日下部同様バスケ部に所属していおり高身長でイケメン、しっかり彼女もいる。羨ましい限りだ。
「旧校舎にまつわる怪談だってよ、知ってるか?」
「あー幽霊が出るだのなんだの、本当なんかね。」
「それを今日確かめようって話をしてたの。成葉くん…あ、礼樹さんも一緒にどうかな?」
そう言って竜希の隣にいる女子生徒、礼樹鏡花も巻き込もうとし始めた。
「…そんな噂確かめるまでもなくガセよガセ。早く帰りましょ竜希君。」
早く行きたそうな所を見るに、どうやら二人の放課後の予定は既に決まっているらしい。
「そっか、ごめんね呼び止めちゃって!それではお二人でごゆっくり~。」
「もう、冷やかさないでよ。それより、あなたたちも噂の真偽を確かめるのはいいけど程々にね。超常現象以前にあの辺は危ないんだから。」
礼樹の言う通りである。
あの裏山は土地の所有者である神主さんが定期的に掃除しているおかげで旧校舎までの道は確保されているが、他の場所は草木が生い茂っていて何が潜んでいるか分かったものではない。

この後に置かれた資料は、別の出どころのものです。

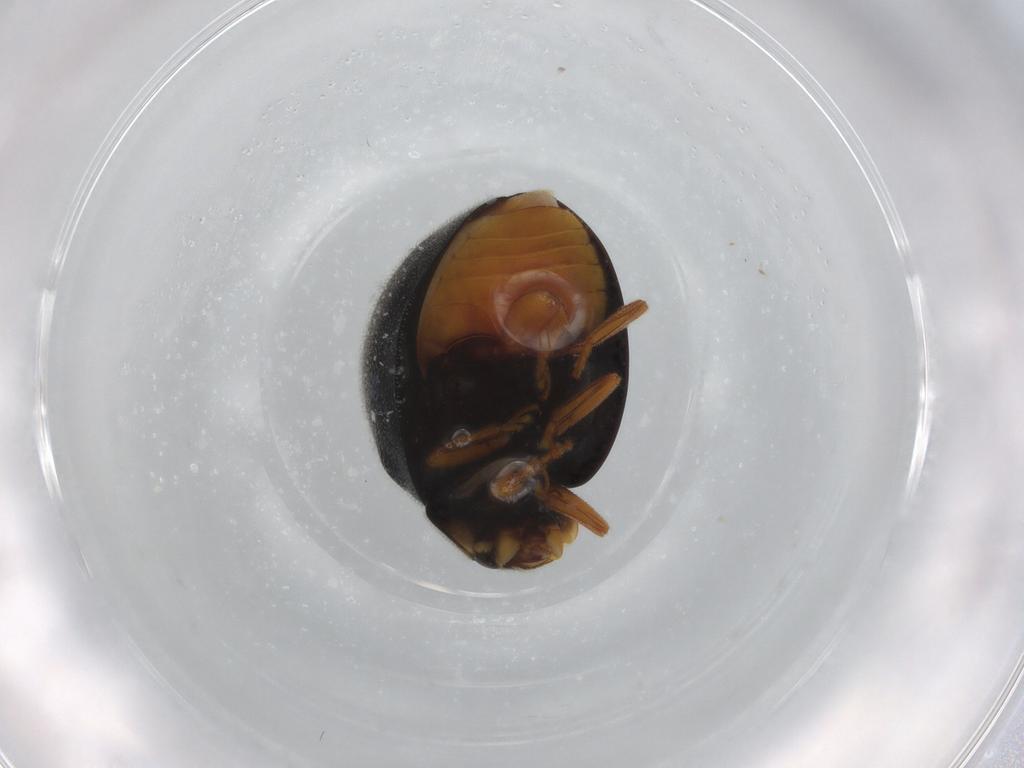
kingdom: Animalia
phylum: Arthropoda
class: Insecta
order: Coleoptera
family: Coccinellidae
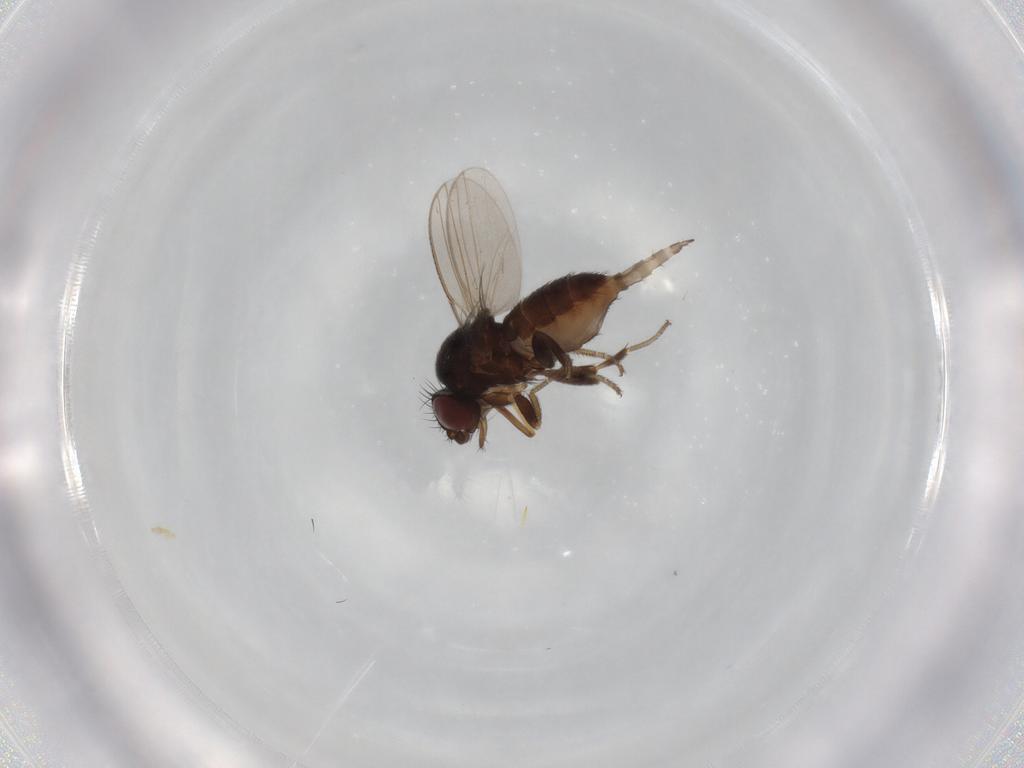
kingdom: Animalia
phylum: Arthropoda
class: Insecta
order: Diptera
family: Milichiidae
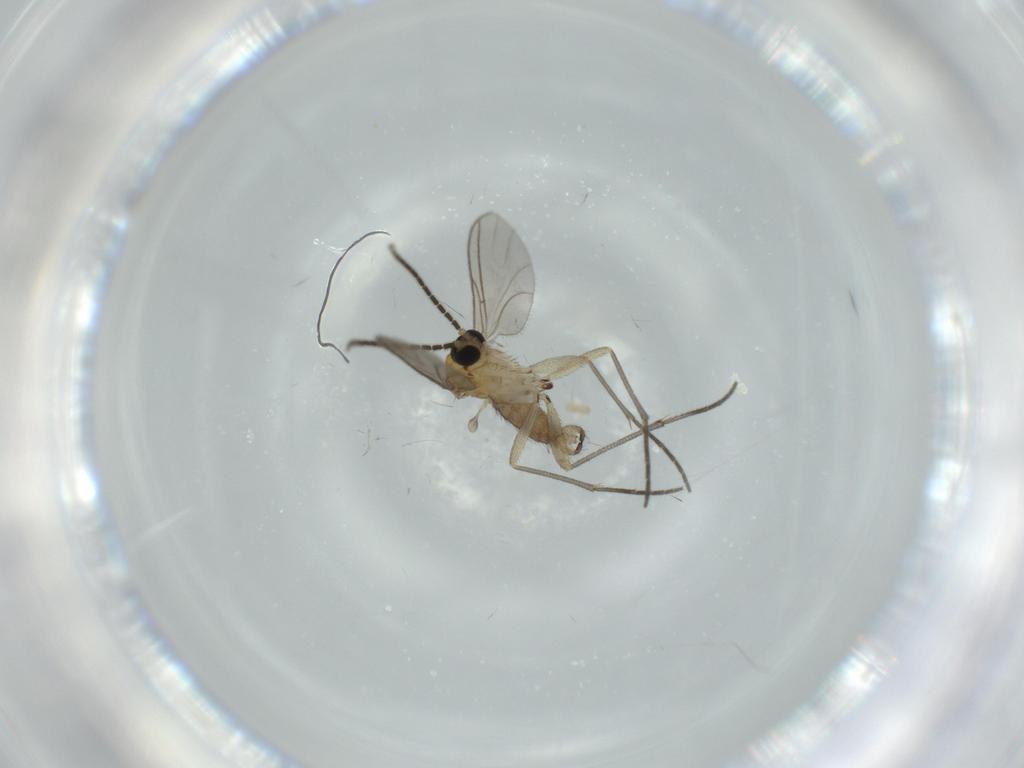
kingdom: Animalia
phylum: Arthropoda
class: Insecta
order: Diptera
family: Sciaridae
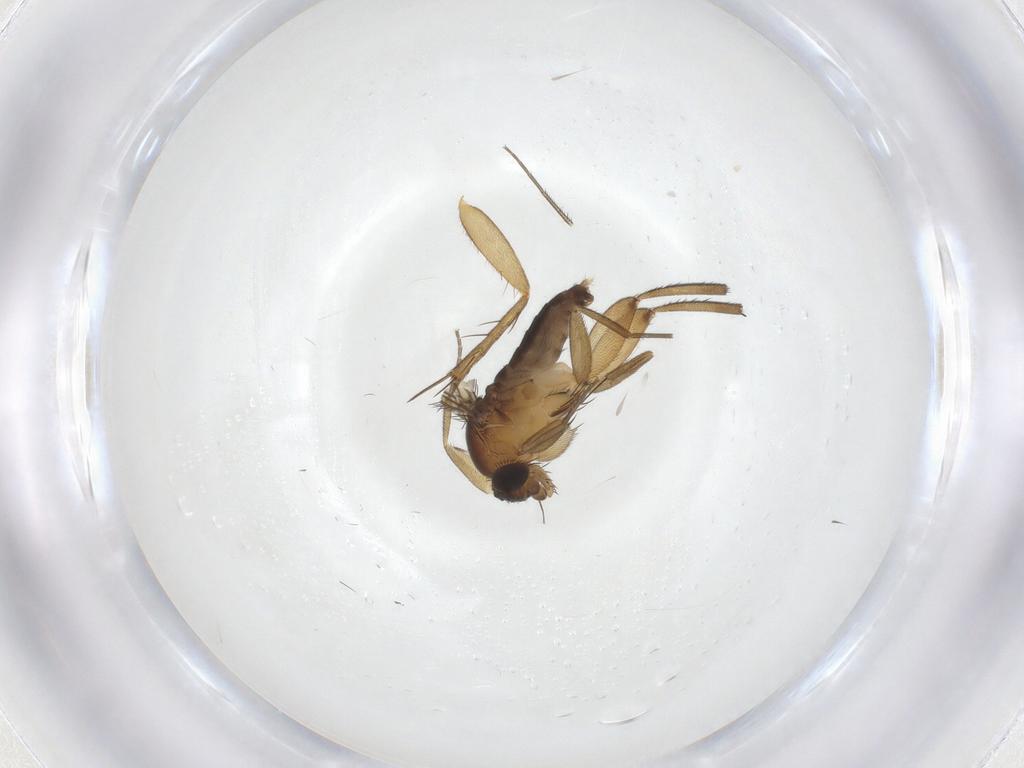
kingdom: Animalia
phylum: Arthropoda
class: Insecta
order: Diptera
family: Phoridae
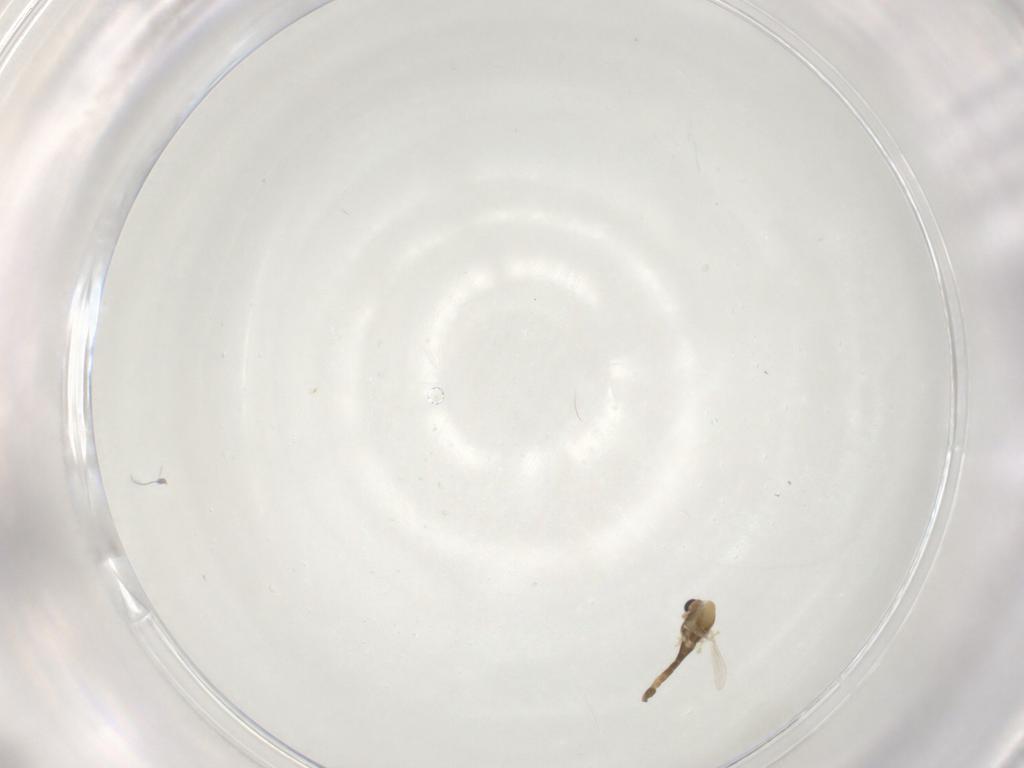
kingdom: Animalia
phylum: Arthropoda
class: Insecta
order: Diptera
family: Chironomidae
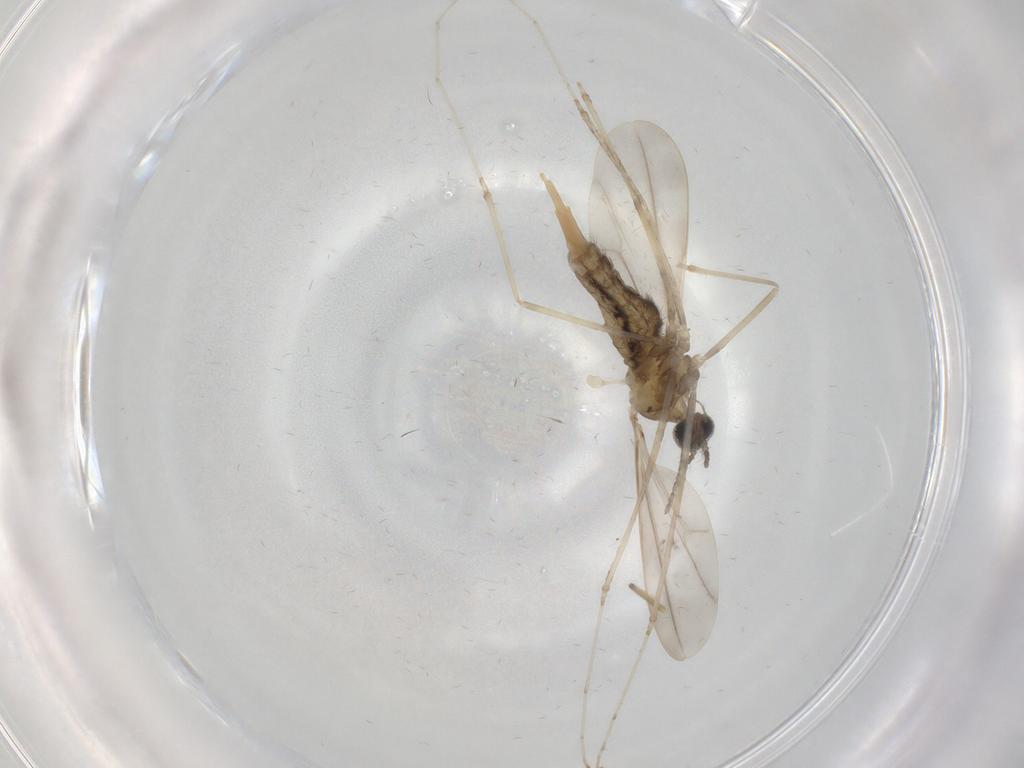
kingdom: Animalia
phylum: Arthropoda
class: Insecta
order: Diptera
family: Cecidomyiidae
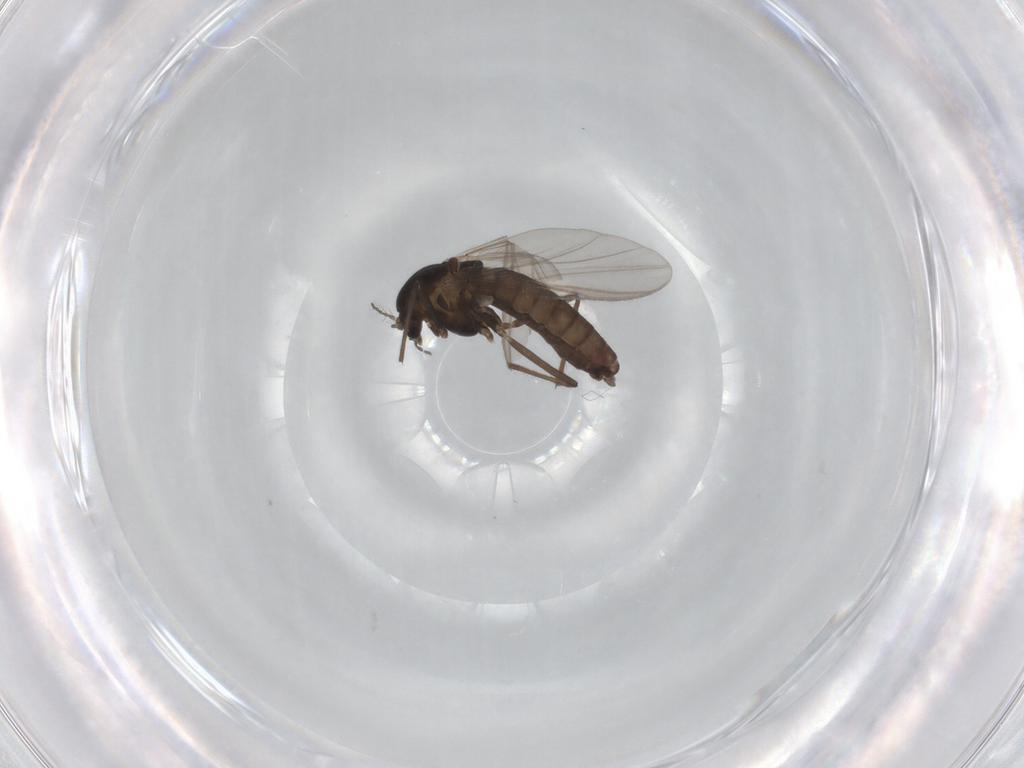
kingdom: Animalia
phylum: Arthropoda
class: Insecta
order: Diptera
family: Chironomidae
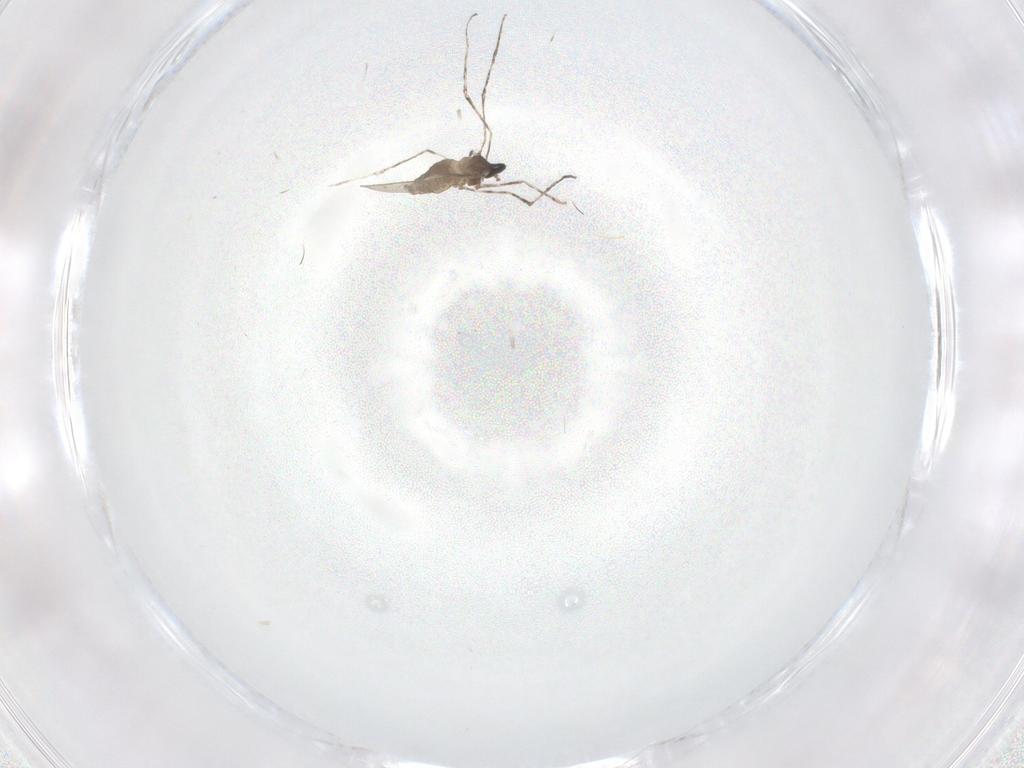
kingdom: Animalia
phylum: Arthropoda
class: Insecta
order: Diptera
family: Cecidomyiidae
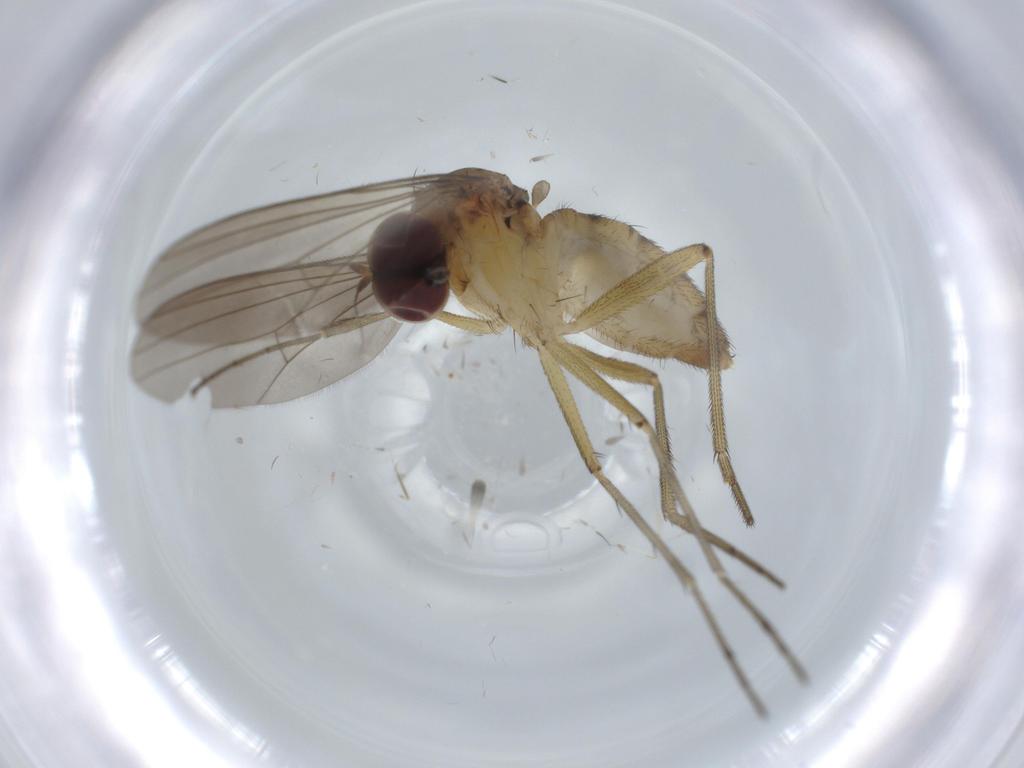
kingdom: Animalia
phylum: Arthropoda
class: Insecta
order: Diptera
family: Dolichopodidae
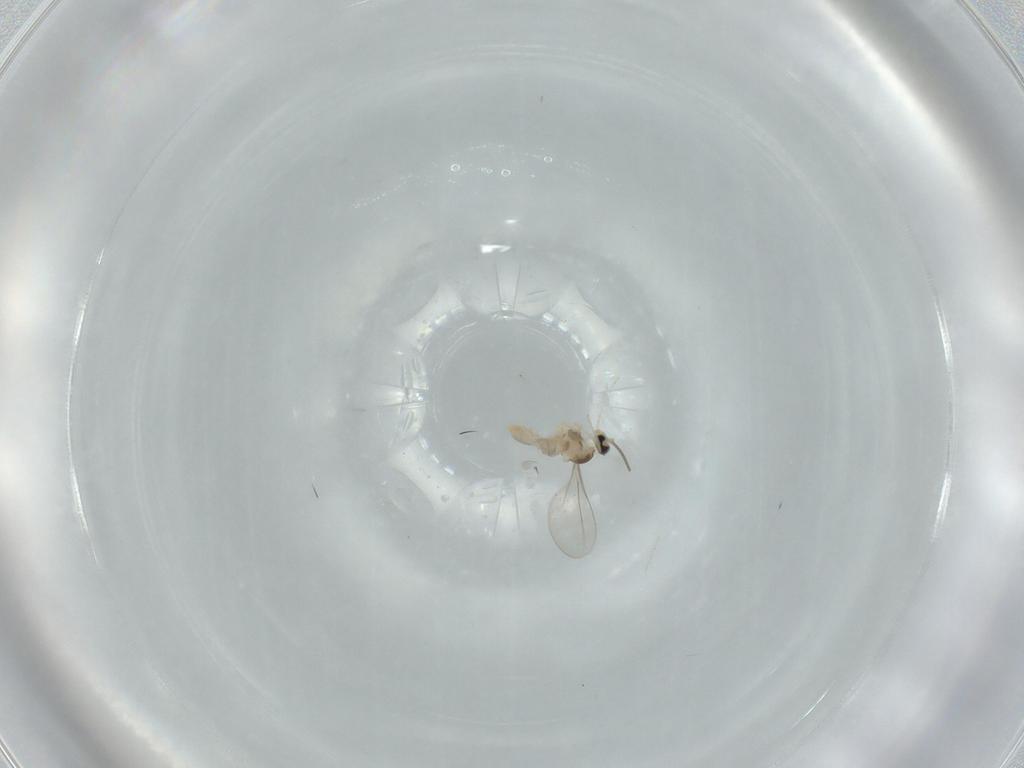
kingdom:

それにそもそも旧校舎なのだから建物の安全が保障されているかも怪しい。
それでも行くのかと問うように俺は日下部の方を見たが、それでも行きたいという眼差しで返してきた。
かくして、俺達二人は旧校舎の噂の真偽を確かめに行くことに決めたのだった。
お互い一度家に帰宅し、トークアプリを用いて今後の予定を決めることにした。
まず時間だが、丑三つ時に向かうことにした。
教員は帰宅しても宿直の用務員はずっと居続けるので、その人が外に見回りに来なさそうな時間を狙う。
そして持ち物だが、お供え物に特段縛りは無いようなので適当に菓子でも持ってってやることにした。
儀式自体は日下部が進行してくれるという話になりこちらで準備することはほぼ無さそうだったので、俺は俺で予防線を張っておくことにした。
計画の大まかな内容を竜希に伝え、もし指定の時間に連絡がなかったら安否確認で一通入れてくれないかと。
そもそもの開始時間が深夜なので、だいぶ悪態をつかれたが一応の了承を得られたので良しとする。
そうこうしているうちに早くも決行の時刻が迫ってきた。
どうやら時間を速いと感じるくらいには自分でも楽しんでいるらしい。
満月が夜道を照らし、まるでこれからの外出を歓迎しているようだ。
懐中電灯と駄菓子を自転車の前かごに放り込み、玄関を開ける音で飛び起きた親には出かけるとだけ言って目的地を追及される前にそそくさと車庫を出る。
7月初週とはいえ風のある夜は少し肌寒かったが、夜にありがちな謎の高揚感に身を任せて俺はペダルを漕ぎだした。